Sinopsis
Prie sendiri membaca sambil menahan ketawa ketika menyampaikan pada kita pengalaman orang, atau dirinya sendiri (?) tertipu membeli seekor burung yang dikiranya burung langka karena bulu-bulunya yang sangat berwarna-warni, indah, memikat, dan tak lazim, tapi ternyata, dasar semprul... itu semua warna cat, yang segera luntur begitu kecipratan air.
Inilah kelicikan manusia modern, yang dilancarkan dengan menguras rasa belas kasihan kita karena yang bersangkutan menjual kemiskinannya, dan mengiba agar burung yang dicat itu dibeli orang, demi biaya sekolah. Di sini kita diingatkan Prie, agar kita tetap memelihara watak welas asih kita, dan tetap memelihara komitmen membantu pihak lain yang lemah, dan jangan sampai kita kehilangan empati pada sesama. Tapi kita juga diminta berhati-hati, karena di masyarakat kita yang sakit jiwa, yang korup, dan penuh mental culas, kita tak boleh bertindak semata karena guncangan jiwa dan keterpesonaan kita melihat orang miskin.

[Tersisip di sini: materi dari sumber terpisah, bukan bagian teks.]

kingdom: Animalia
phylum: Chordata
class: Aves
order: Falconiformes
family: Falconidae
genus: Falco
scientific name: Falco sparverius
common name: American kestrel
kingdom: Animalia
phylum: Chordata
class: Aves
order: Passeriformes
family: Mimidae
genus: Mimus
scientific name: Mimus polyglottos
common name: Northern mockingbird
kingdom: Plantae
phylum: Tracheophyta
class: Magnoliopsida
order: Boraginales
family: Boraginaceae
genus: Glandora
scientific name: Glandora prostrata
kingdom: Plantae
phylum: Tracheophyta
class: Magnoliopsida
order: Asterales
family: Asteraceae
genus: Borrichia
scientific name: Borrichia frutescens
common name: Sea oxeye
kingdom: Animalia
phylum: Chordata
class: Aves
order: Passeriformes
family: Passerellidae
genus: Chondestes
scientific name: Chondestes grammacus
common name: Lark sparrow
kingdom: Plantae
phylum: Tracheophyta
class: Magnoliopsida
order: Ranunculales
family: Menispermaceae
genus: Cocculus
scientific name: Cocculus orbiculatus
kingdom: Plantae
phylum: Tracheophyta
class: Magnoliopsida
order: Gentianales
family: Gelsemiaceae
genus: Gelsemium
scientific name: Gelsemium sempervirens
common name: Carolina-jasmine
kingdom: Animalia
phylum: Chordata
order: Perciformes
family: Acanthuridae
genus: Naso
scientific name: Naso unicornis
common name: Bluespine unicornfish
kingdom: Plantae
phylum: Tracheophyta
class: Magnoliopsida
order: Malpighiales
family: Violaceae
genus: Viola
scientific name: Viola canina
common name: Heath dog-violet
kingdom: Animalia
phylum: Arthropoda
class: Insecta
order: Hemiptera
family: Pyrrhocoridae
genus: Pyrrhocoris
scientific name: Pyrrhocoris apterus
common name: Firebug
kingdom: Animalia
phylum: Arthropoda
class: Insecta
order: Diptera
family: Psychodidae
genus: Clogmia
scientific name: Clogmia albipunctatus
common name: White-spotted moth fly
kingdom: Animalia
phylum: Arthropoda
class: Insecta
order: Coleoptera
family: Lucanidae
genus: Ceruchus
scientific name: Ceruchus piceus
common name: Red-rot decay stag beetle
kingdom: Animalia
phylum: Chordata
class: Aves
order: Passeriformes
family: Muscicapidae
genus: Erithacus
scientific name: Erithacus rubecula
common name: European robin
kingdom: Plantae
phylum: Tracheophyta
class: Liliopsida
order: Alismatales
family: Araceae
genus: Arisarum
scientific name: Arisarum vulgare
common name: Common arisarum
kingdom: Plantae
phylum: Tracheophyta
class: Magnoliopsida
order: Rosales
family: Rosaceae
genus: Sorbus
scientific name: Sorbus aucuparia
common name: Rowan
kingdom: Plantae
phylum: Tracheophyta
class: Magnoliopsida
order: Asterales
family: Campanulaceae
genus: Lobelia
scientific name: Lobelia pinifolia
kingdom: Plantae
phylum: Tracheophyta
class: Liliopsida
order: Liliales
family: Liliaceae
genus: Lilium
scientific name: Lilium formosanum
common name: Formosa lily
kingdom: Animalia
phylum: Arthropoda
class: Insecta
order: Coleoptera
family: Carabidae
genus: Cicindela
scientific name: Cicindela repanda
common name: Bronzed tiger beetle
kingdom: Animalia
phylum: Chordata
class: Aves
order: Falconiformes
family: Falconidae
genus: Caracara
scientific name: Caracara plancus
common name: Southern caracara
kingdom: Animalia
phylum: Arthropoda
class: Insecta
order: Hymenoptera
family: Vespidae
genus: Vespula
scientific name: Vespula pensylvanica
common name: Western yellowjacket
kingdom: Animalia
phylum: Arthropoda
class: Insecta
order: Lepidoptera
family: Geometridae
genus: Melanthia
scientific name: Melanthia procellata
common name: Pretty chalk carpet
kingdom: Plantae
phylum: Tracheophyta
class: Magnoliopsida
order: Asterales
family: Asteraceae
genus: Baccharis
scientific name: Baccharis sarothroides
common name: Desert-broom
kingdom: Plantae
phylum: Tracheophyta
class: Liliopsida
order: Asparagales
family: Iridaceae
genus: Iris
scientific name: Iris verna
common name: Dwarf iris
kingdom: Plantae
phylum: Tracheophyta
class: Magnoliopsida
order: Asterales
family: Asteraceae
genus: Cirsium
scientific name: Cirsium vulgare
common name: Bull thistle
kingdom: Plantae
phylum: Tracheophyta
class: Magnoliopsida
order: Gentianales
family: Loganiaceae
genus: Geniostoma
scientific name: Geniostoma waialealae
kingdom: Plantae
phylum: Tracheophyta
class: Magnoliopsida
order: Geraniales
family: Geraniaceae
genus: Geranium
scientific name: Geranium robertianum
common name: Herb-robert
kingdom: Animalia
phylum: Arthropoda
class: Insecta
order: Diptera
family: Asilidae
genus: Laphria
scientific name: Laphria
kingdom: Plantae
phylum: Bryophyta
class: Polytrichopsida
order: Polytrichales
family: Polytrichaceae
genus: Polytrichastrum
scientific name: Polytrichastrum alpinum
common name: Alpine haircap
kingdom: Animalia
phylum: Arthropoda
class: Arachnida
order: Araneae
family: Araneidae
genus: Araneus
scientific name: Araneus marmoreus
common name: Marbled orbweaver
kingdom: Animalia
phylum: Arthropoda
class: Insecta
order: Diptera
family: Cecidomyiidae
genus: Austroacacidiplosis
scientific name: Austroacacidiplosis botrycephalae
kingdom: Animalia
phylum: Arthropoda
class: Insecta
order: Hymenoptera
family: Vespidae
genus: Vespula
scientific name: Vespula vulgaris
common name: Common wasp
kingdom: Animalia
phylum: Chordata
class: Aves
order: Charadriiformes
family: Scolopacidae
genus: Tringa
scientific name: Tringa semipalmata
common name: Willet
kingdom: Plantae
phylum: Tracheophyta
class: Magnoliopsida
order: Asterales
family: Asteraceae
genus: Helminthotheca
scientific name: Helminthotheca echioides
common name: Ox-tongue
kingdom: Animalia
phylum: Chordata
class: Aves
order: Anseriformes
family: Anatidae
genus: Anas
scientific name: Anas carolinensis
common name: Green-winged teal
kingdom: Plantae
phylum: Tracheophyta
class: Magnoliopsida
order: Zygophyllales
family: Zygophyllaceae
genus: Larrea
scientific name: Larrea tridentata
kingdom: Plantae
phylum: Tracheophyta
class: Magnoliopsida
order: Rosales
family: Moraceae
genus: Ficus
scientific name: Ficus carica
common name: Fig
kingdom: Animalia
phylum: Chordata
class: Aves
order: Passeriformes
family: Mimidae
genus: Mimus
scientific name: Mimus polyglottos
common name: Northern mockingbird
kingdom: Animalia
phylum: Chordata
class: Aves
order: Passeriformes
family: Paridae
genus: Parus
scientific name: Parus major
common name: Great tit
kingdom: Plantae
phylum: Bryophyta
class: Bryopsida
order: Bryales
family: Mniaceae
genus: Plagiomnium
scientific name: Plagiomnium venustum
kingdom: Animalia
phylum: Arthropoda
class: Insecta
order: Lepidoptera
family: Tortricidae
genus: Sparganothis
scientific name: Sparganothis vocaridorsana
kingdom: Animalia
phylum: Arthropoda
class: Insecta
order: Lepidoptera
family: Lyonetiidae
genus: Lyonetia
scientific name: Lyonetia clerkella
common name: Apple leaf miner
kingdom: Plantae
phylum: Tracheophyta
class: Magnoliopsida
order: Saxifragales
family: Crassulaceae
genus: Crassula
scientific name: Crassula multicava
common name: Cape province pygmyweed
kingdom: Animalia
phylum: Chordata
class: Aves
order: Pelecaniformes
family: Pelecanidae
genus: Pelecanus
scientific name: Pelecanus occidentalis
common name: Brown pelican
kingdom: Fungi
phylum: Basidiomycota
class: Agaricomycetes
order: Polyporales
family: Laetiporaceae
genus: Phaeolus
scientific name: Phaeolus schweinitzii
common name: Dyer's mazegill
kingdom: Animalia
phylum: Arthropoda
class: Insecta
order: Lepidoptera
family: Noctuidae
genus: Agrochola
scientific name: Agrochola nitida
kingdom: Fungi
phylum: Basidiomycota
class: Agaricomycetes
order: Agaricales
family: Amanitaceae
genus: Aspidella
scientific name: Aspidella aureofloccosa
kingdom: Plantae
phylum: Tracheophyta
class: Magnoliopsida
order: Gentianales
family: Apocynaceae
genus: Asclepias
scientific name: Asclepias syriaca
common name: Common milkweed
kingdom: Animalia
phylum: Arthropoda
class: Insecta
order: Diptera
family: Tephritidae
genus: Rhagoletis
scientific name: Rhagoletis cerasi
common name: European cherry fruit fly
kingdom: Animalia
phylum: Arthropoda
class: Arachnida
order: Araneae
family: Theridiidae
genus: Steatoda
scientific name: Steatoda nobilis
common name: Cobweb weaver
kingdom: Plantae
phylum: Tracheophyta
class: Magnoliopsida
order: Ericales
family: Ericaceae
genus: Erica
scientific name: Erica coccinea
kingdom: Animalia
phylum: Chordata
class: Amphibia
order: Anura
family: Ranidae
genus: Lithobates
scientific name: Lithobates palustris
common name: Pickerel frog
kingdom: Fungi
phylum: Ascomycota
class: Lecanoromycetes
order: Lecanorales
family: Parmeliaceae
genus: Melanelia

Nalar dan pertimbangan rasio tetap dibutuhkan agar kita tak terpeleset ke lembah "welas asih" tanpa dasar. amal saleh kita tak boleh diwarnai kekeliruan....
Kecenderungan-kecenderungan kita untuk bersikap tak adil, dan hanya mampu menyalahkan pihak lain tanpa memandang diri sendiri yang sebetulnya memiliki andil besar terhadap suatu kesalahan.